What to do: Give the records again exactly as written. Leave out the pictures.

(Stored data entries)
——

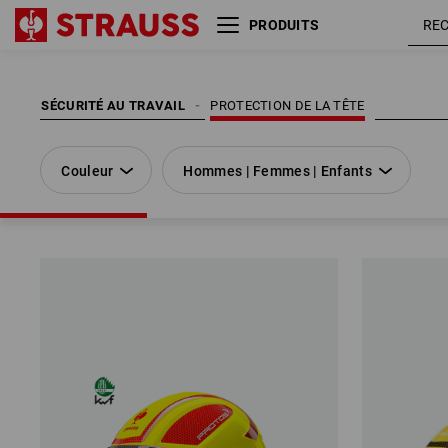
PRODUITS
Couleur
Hommes | Femmes | Enfants
SÉCURITÉ AU TRAVAIL
PROTECTION DE LA TÊTE
Couleur
Hommes | Femmes | Enfants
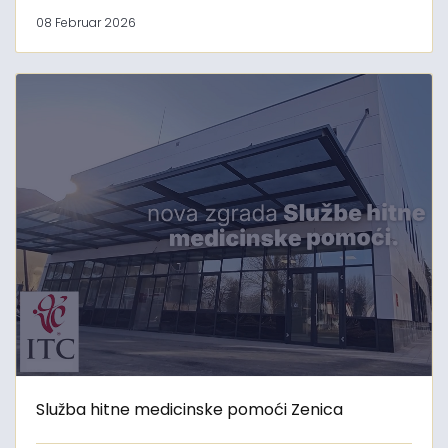
08 Februar 2026
Služba hitne medicinske pomoći Zenica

——

Solution for this problem:
PRODUITS
Couleur
Hommes | Femmes | Enfants
SÉCURITÉ AU TRAVAIL
PROTECTION DE LA TÊTE
Couleur
Hommes | Femmes | Enfants
08 Februar 2026
Služba hitne medicinske pomoći Zenica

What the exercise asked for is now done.